(Beginning of Extracted information)

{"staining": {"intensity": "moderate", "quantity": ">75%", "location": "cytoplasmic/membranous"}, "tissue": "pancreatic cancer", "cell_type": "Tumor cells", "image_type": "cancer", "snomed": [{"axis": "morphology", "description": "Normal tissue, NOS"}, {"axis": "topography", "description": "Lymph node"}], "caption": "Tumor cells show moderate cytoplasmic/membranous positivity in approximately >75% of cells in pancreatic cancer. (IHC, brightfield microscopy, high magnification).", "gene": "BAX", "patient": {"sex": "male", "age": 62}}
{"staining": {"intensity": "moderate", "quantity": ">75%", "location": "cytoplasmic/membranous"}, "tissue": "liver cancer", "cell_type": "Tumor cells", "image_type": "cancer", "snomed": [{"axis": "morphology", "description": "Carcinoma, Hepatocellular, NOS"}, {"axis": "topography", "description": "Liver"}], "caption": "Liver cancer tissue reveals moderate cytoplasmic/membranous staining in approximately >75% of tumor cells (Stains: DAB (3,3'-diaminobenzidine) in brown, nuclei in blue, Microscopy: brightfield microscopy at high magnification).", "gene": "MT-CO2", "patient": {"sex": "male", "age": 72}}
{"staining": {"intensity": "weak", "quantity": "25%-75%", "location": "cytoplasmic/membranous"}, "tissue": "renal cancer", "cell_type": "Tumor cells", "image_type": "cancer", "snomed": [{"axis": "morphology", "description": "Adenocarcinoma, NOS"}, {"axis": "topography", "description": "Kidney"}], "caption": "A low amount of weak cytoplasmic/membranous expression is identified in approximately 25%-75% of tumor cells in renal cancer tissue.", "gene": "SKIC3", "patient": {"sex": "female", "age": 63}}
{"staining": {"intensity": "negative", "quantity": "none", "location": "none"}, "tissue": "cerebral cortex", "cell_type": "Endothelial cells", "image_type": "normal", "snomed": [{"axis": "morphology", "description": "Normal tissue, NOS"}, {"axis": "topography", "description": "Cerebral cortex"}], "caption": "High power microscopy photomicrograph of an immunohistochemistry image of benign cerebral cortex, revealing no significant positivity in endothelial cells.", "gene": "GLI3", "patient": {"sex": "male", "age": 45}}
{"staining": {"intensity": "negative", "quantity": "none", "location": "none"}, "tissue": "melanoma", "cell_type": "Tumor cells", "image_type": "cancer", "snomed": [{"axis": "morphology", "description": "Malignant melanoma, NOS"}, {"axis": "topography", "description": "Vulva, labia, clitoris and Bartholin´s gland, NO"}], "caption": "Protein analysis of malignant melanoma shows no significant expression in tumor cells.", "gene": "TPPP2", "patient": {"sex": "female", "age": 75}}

(End of Extracted information)

Exercise goal: Return only the lines spanning from the first line of the material through the line with "low amount of", copied exactly, both ends kept.

Task answer:
{"staining": {"intensity": "moderate", "quantity": ">75%", "location": "cytoplasmic/membranous"}, "tissue": "pancreatic cancer", "cell_type": "Tumor cells", "image_type": "cancer", "snomed": [{"axis": "morphology", "description": "Normal tissue, NOS"}, {"axis": "topography", "description": "Lymph node"}], "caption": "Tumor cells show moderate cytoplasmic/membranous positivity in approximately >75% of cells in pancreatic cancer. (IHC, brightfield microscopy, high magnification).", "gene": "BAX", "patient": {"sex": "male", "age": 62}}
{"staining": {"intensity": "moderate", "quantity": ">75%", "location": "cytoplasmic/membranous"}, "tissue": "liver cancer", "cell_type": "Tumor cells", "image_type": "cancer", "snomed": [{"axis": "morphology", "description": "Carcinoma, Hepatocellular, NOS"}, {"axis": "topography", "description": "Liver"}], "caption": "Liver cancer tissue reveals moderate cytoplasmic/membranous staining in approximately >75% of tumor cells (Stains: DAB (3,3'-diaminobenzidine) in brown, nuclei in blue, Microscopy: brightfield microscopy at high magnification).", "gene": "MT-CO2", "patient": {"sex": "male", "age": 72}}
{"staining": {"intensity": "weak", "quantity": "25%-75%", "location": "cytoplasmic/membranous"}, "tissue": "renal cancer", "cell_type": "Tumor cells", "image_type": "cancer", "snomed": [{"axis": "morphology", "description": "Adenocarcinoma, NOS"}, {"axis": "topography", "description": "Kidney"}], "caption": "A low amount of weak cytoplasmic/membranous expression is identified in approximately 25%-75% of tumor cells in renal cancer tissue.", "gene": "SKIC3", "patient": {"sex": "female", "age": 63}}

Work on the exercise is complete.